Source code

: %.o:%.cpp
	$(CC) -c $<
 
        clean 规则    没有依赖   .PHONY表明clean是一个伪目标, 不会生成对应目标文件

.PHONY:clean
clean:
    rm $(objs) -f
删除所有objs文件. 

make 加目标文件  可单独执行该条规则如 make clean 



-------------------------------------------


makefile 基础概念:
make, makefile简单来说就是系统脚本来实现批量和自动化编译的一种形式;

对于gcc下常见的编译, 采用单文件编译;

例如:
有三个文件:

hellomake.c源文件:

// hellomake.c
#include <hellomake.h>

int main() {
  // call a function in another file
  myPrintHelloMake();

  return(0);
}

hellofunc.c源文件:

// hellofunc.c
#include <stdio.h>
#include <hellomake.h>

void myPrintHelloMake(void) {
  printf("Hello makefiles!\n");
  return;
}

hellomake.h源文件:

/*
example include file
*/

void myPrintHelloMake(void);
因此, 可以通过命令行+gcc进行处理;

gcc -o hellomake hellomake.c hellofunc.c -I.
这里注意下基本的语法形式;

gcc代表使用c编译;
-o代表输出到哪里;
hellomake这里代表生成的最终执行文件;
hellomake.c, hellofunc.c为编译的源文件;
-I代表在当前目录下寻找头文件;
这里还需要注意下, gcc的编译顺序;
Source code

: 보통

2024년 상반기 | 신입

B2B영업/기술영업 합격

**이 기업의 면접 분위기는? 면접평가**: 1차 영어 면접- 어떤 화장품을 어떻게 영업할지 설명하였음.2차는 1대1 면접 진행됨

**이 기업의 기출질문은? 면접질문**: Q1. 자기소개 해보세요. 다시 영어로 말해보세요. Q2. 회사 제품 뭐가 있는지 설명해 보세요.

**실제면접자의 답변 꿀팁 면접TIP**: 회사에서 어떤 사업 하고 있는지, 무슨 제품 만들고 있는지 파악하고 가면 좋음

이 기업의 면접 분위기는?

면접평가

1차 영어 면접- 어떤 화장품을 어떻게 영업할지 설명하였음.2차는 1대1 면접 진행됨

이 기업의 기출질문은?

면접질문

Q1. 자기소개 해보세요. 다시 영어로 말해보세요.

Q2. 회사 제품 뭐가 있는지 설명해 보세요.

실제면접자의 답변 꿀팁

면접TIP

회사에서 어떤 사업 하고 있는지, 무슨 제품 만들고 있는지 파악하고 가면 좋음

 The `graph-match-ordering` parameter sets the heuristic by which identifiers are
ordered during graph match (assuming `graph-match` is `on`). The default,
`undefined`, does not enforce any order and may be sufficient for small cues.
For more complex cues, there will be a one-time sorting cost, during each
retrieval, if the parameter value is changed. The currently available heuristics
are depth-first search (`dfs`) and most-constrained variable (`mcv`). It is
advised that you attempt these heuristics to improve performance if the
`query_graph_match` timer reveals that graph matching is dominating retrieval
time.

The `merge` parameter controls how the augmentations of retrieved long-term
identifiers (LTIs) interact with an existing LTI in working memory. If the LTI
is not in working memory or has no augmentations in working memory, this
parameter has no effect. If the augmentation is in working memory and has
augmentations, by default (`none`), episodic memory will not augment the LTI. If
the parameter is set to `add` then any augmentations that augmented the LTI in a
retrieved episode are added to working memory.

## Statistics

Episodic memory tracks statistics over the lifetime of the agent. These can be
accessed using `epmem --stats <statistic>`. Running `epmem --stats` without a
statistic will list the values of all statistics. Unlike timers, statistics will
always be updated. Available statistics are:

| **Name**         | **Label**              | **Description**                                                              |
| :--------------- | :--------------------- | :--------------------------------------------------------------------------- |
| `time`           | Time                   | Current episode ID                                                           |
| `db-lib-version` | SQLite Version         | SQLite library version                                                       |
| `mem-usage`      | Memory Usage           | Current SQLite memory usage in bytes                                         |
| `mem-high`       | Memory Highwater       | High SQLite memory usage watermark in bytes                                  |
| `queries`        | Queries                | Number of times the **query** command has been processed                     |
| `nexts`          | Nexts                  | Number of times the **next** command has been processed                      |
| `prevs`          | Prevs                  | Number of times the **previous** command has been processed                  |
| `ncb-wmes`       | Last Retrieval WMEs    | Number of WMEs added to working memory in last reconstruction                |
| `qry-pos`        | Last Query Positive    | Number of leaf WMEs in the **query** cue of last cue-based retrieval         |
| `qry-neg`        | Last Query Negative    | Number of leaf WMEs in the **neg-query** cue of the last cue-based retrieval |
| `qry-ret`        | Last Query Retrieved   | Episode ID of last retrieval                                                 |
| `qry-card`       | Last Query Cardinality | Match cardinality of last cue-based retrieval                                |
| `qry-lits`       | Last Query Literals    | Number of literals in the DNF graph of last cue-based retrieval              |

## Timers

★ ★ ★

== What to work on ==
Each entry above needs to be retyped exactly.

== Task response ==
Source code

: %.o:%.cpp
	$(CC) -c $<
 
        clean 规则    没有依赖   .PHONY表明clean是一个伪目标, 不会生成对应目标文件

.PHONY:clean
clean:
    rm $(objs) -f
删除所有objs文件. 

make 加目标文件  可单独执行该条规则如 make clean 



-------------------------------------------


makefile 基础概念:
make, makefile简单来说就是系统脚本来实现批量和自动化编译的一种形式;

对于gcc下常见的编译, 采用单文件编译;

例如:
有三个文件:

hellomake.c源文件:

// hellomake.c
#include <hellomake.h>

int main() {
  // call a function in another file
  myPrintHelloMake();

  return(0);
}

hellofunc.c源文件:

// hellofunc.c
#include <stdio.h>
#include <hellomake.h>

void myPrintHelloMake(void) {
  printf("Hello makefiles!\n");
  return;
}

hellomake.h源文件:

/*
example include file
*/

void myPrintHelloMake(void);
因此, 可以通过命令行+gcc进行处理;

gcc -o hellomake hellomake.c hellofunc.c -I.
这里注意下基本的语法形式;

gcc代表使用c编译;
-o代表输出到哪里;
hellomake这里代表生成的最终执行文件;
hellomake.c, hellofunc.c为编译的源文件;
-I代表在当前目录下寻找头文件;
这里还需要注意下, gcc的编译顺序;
Source code

: 보통

2024년 상반기 | 신입

B2B영업/기술영업 합격

**이 기업의 면접 분위기는? 면접평가**: 1차 영어 면접- 어떤 화장품을 어떻게 영업할지 설명하였음.2차는 1대1 면접 진행됨

**이 기업의 기출질문은? 면접질문**: Q1. 자기소개 해보세요. 다시 영어로 말해보세요. Q2. 회사 제품 뭐가 있는지 설명해 보세요.

**실제면접자의 답변 꿀팁 면접TIP**: 회사에서 어떤 사업 하고 있는지, 무슨 제품 만들고 있는지 파악하고 가면 좋음

이 기업의 면접 분위기는?

면접평가

1차 영어 면접- 어떤 화장품을 어떻게 영업할지 설명하였음.2차는 1대1 면접 진행됨

이 기업의 기출질문은?

면접질문

Q1. 자기소개 해보세요. 다시 영어로 말해보세요.

Q2. 회사 제품 뭐가 있는지 설명해 보세요.

실제면접자의 답변 꿀팁

면접TIP

회사에서 어떤 사업 하고 있는지, 무슨 제품 만들고 있는지 파악하고 가면 좋음

 The `graph-match-ordering` parameter sets the heuristic by which identifiers are
ordered during graph match (assuming `graph-match` is `on`). The default,
`undefined`, does not enforce any order and may be sufficient for small cues.
For more complex cues, there will be a one-time sorting cost, during each
retrieval, if the parameter value is changed. The currently available heuristics
are depth-first search (`dfs`) and most-constrained variable (`mcv`). It is
advised that you attempt these heuristics to improve performance if the
`query_graph_match` timer reveals that graph matching is dominating retrieval
time.

The `merge` parameter controls how the augmentations of retrieved long-term
identifiers (LTIs) interact with an existing LTI in working memory. If the LTI
is not in working memory or has no augmentations in working memory, this
parameter has no effect. If the augmentation is in working memory and has
augmentations, by default (`none`), episodic memory will not augment the LTI. If
the parameter is set to `add` then any augmentations that augmented the LTI in a
retrieved episode are added to working memory.

## Statistics

Episodic memory tracks statistics over the lifetime of the agent. These can be
accessed using `epmem --stats <statistic>`. Running `epmem --stats` without a
statistic will list the values of all statistics. Unlike timers, statistics will
always be updated. Available statistics are:

| **Name**         | **Label**              | **Description**                                                              |
| :--------------- | :--------------------- | :--------------------------------------------------------------------------- |
| `time`           | Time                   | Current episode ID                                                           |
| `db-lib-version` | SQLite Version         | SQLite library version                                                       |
| `mem-usage`      | Memory Usage           | Current SQLite memory usage in bytes                                         |
| `mem-high`       | Memory Highwater       | High SQLite memory usage watermark in bytes                                  |
| `queries`        | Queries                | Number of times the **query** command has been processed                     |
| `nexts`          | Nexts                  | Number of times the **next** command has been processed                      |
| `prevs`          | Prevs                  | Number of times the **previous** command has been processed                  |
| `ncb-wmes`       | Last Retrieval WMEs    | Number of WMEs added to working memory in last reconstruction                |
| `qry-pos`        | Last Query Positive    | Number of leaf WMEs in the **query** cue of last cue-based retrieval         |
| `qry-neg`        | Last Query Negative    | Number of leaf WMEs in the **neg-query** cue of the last cue-based retrieval |
| `qry-ret`        | Last Query Retrieved   | Episode ID of last retrieval                                                 |
| `qry-card`       | Last Query Cardinality | Match cardinality of last cue-based retrieval                                |
| `qry-lits`       | Last Query Literals    | Number of literals in the DNF graph of last cue-based retrieval              |

## Timers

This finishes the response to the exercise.